This archive report was first published on 22 November 2019.
On the edge of vast forested conservation areas in West Africa, a long-standing government ban on gold mining in protected reserves was quietly overturned in mid-2018. Men wearing turbans, armed with assault rifles, rode into the area in eastern Burkina Faso, bordering the Sahel, a belt of scrubland south of the Sahara Desert.
Government troops and rangers fled as the armed men, who called themselves 'our masters,' allowed residents to mine in the protected areas. They demanded a cut of the gold, bought and traded it, and fed the miners, encouraging them to dig in violation of government bans.
The men's actions were part of a larger campaign by local insurgents and regional jihadi groups in Burkina Faso.
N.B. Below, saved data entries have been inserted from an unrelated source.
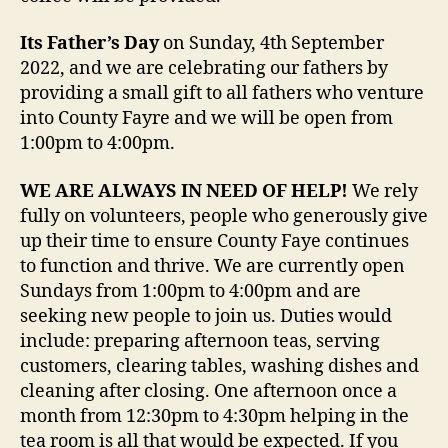
Its Father’s Day
on Sunday, 4th September
2022, and we are celebrating our fathers by
providing a small gift to all fathers who venture
into County Fayre and we will be open from
1:00pm to 4:00pm.
WE ARE ALWAYS IN NEED OF HELP!
We rely
fully on volunteers, people who generously give
up their time to ensure County Faye continues
to function and thrive. We are currently open
Sundays from 1:00pm to 4:00pm and are
seeking new people to join us. Duties would
include: preparing afternoon teas, serving
customers, clearing tables, washing dishes and
cleaning after closing. One afternoon once a
month from 12:30pm to 4:30pm helping in the
tea room is all that would be expected. If you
The violence has killed hundreds of people, including at least 39 gold mine workers ambushed on a road earlier this month. Dozens of robberies and kidnappings have been reported that target mining.
According to an analysis of data from Burkina Faso and testimony from people who have fled mining areas, extremist groups have tapped into the $2 billion informal gold trade in the region. The gold is smuggled to neighboring countries, particularly Togo, to avoid export taxes, and then flown to refineries before being exported to countries including Saudi Arabia, Turkey, Switzerland, and India.
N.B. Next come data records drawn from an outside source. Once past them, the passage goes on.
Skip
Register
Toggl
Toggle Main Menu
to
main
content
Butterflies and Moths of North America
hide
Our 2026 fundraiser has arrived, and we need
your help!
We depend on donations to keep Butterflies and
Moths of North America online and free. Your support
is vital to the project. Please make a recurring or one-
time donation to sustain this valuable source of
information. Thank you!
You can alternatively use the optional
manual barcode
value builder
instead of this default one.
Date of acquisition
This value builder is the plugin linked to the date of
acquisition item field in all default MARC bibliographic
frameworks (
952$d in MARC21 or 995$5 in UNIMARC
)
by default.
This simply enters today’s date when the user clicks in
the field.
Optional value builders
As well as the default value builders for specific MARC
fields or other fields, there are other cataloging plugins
Researchers and the United Nations have warned of the risks of armed extremists reaching the region's gold mines. The militants' advance has traced a route from the north towards the south and the east of the country, according to the analysis, which mapped their movements and mining areas with help from the US-based Countering Wildlife Trafficking Institute.
It is hard to say how much gold the mines produce or exactly who controls them, but the sums involved are huge. In 2018, government officials visited just 24 sites near where attacks had taken place and estimated they produced a total of 727 kg of gold per year – worth about $34 million at current prices.